France | France, Cour de cassation, Chambre civile 2, 13 avril 2023, 21-23163


LA COUR DE CASSATION, DEUXIÈME CHAMBRE CIVILE, a rendu l'arrêt suivant :

CIV. 2

FD

COUR DE CASSATION
______________________

Audience publique du 13 avril 2023

Rejet

Mme MARTINEL, conseiller doyen faisant
fonction de président

Arrêt n° 400 F-B

Pourvoi n° M 21-23.163

Aide juridictionnelle totale en demande
pour M. [I].
Admission au bureau d'aide juridictionnelle
près la Cour de cassation
en date du 19 juillet 2021.

R É P U B L I Q U E F R A N Ç A I S E

_________________________
r>AU NOM DU PEUPLE FRANÇAIS
_________________________

ARRÊT DE LA COUR DE CASSATION, DEUXIÈME CHAMBRE CIVILE, DU 13 AVRIL 2023

M. [X] [I], domi...

LA COUR DE CASSATION, DEUXIÈME CHAMBRE CIVILE, a rendu l'arrêt suivant :

CIV. 2

FD

COUR DE CASSATION
______________________

Audience publique du 13 avril 2023

Rejet

Mme MARTINEL, conseiller doyen faisant
fonction de président

Arrêt n° 400 F-B

Pourvoi n° M 21-23.163

Aide juridictionnelle totale en demande
pour M. [I].
Admission au bureau d'aide juridictionnelle
près la Cour de cassation
en date du 19 juillet 2021.

R É P U B L I Q U E F R A N Ç A I S E

_________________________

AU NOM DU PEUPLE FRANÇAIS
_________________________

ARRÊT DE LA COUR DE CASSATION, DEUXIÈME CHAMBRE CIVILE, DU 13 AVRIL 2023

M. [X] [I], domicilié [Adresse 3], a formé le pourvoi n° M 21-23.163 contre l'arrêt rendu le 19 juin 2020 par la cour d'appel de Paris (pôle 6, chambre 1), dans le litige l'opposant :

1°/ à la société Lancry protection sécurité, société par actions simplifiée unipersonnelle, dont le siège est [Adresse 2],

2°/ à la société AG2R prévoyance, dont le siège est [Adresse 1], venant aux droits de la société AG2R Réunica prévoyance,

défenderesses à la cassation.

Le demandeur invoque, à l'appui de son pourvoi, un moyen unique de cassation.

Le dossier a été communiqué au procureur général.

◆ QUESTIONS
1. D'après l'arrêt ci-dessus, quelle juridiction a rendu la décision visée par le pourvoi, et à quelle date ?
2. Citez à l'identique les enregistrements ci-dessous, du tout début jusqu'à la ligne qui contient "rise and inflation", celle-ci comprise. Laissez les images de côté.

◆ ENREGISTREMENTS FOURNIS
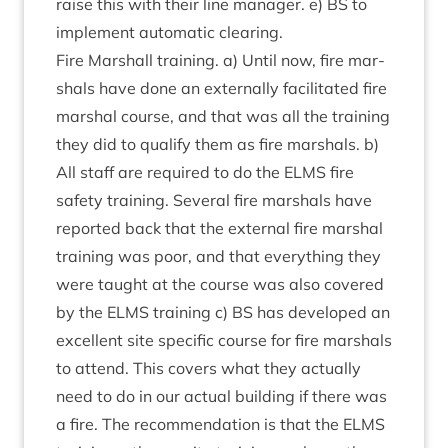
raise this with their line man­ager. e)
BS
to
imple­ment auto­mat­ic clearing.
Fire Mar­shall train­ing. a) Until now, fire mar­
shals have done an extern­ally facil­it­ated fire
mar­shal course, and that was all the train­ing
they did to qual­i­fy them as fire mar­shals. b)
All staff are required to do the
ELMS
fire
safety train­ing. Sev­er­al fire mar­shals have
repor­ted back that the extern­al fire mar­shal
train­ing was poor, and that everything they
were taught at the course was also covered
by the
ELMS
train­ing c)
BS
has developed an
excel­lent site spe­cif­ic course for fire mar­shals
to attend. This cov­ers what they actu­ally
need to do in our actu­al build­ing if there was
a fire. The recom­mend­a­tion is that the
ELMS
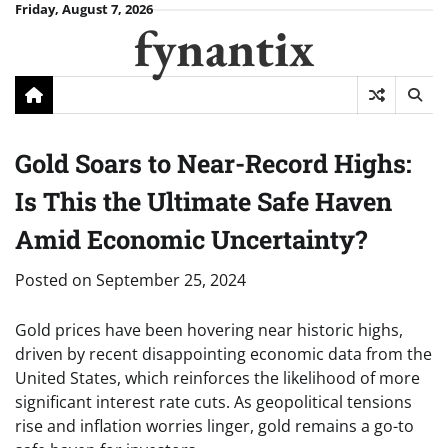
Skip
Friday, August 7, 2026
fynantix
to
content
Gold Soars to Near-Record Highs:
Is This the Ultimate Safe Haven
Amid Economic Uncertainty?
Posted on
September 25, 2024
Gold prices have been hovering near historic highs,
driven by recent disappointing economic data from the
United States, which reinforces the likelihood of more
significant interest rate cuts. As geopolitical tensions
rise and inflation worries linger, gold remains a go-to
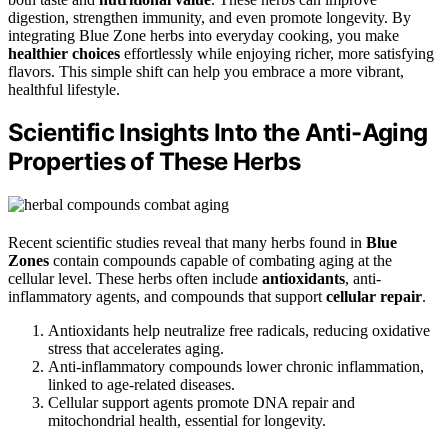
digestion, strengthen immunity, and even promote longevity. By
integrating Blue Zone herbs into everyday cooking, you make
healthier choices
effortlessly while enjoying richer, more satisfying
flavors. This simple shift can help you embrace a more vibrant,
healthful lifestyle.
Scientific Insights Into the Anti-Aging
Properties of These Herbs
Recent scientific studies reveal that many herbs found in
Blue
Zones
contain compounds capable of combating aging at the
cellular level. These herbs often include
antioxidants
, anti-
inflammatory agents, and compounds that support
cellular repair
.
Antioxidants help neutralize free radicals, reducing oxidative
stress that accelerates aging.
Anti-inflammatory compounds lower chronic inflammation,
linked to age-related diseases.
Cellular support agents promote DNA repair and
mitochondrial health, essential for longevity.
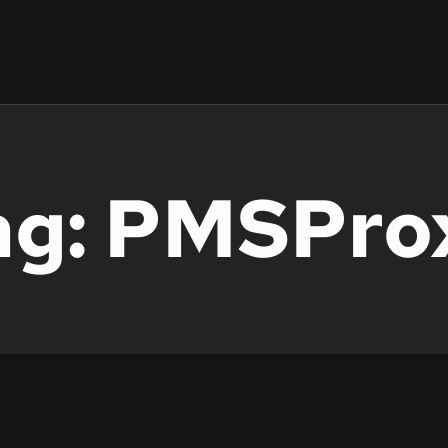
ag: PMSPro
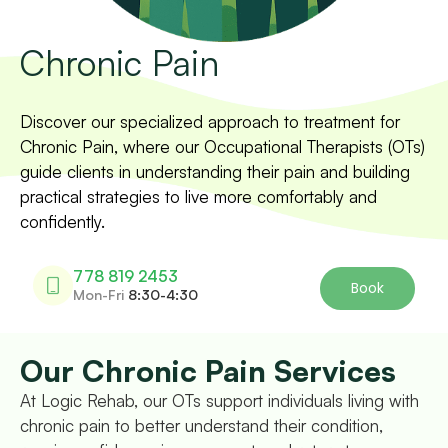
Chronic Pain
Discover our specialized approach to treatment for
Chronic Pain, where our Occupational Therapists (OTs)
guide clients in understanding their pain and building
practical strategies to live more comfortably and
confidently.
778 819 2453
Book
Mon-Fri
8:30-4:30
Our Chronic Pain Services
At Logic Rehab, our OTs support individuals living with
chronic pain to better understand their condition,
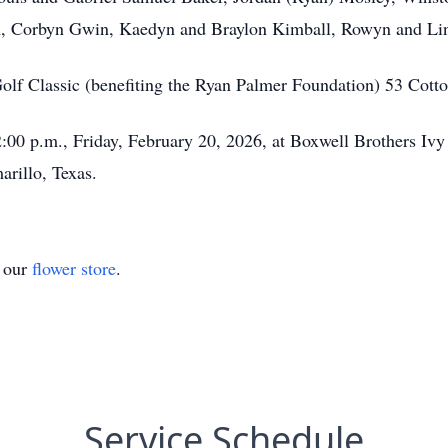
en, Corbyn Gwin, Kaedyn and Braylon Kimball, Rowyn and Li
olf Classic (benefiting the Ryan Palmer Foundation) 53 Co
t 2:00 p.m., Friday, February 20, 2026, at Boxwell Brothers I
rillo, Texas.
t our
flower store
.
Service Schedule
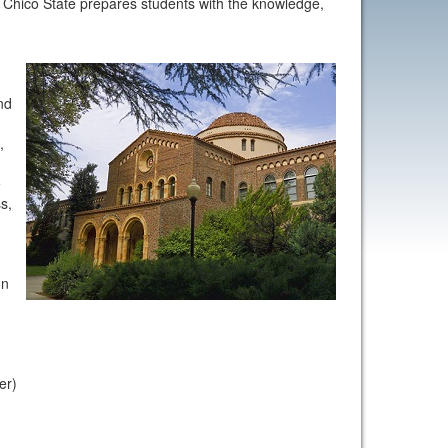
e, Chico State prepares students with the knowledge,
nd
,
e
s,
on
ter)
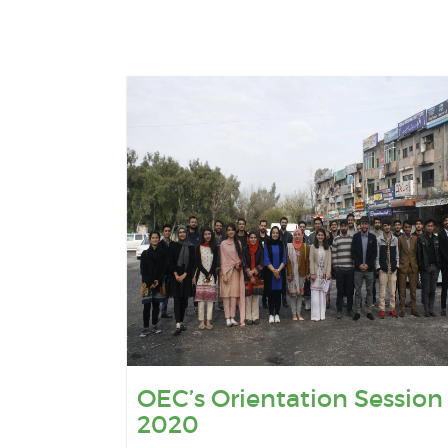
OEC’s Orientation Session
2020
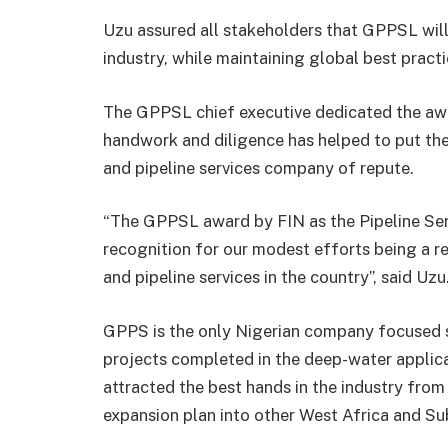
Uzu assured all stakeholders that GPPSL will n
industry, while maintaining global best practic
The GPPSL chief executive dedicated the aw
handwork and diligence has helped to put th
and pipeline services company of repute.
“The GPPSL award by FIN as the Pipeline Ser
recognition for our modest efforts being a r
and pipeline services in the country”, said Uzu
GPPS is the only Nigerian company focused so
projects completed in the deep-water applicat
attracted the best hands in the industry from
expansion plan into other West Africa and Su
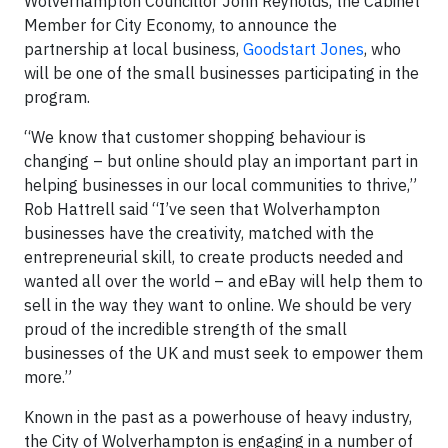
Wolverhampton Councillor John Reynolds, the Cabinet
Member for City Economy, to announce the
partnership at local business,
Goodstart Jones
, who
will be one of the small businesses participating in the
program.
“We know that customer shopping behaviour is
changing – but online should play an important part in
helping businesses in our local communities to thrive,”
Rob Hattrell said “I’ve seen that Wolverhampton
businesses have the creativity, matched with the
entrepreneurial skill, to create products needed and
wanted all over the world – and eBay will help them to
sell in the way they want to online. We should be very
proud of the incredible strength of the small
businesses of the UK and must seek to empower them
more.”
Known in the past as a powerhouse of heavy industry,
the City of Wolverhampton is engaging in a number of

◆ LISTE DES RÉPONSES
1. La cour d'appel de Paris (pôle 6, chambre 1), le 19 juin 2020.

2.
raise this with their line man­ager. e)
BS
to
imple­ment auto­mat­ic clearing.
Fire Mar­shall train­ing. a) Until now, fire mar­
shals have done an extern­ally facil­it­ated fire
mar­shal course, and that was all the train­ing
they did to qual­i­fy them as fire mar­shals. b)
All staff are required to do the
ELMS
fire
safety train­ing. Sev­er­al fire mar­shals have
repor­ted back that the extern­al fire mar­shal
train­ing was poor, and that everything they
were taught at the course was also covered
by the
ELMS
train­ing c)
BS
has developed an
excel­lent site spe­cif­ic course for fire mar­shals
to attend. This cov­ers what they actu­ally
need to do in our actu­al build­ing if there was
a fire. The recom­mend­a­tion is that the
ELMS
Skip
Friday, August 7, 2026
fynantix
to
content
Gold Soars to Near-Record Highs:
Is This the Ultimate Safe Haven
Amid Economic Uncertainty?
Posted on
September 25, 2024
Gold prices have been hovering near historic highs,
driven by recent disappointing economic data from the
United States, which reinforces the likelihood of more
significant interest rate cuts. As geopolitical tensions
rise and inflation worries linger, gold remains a go-to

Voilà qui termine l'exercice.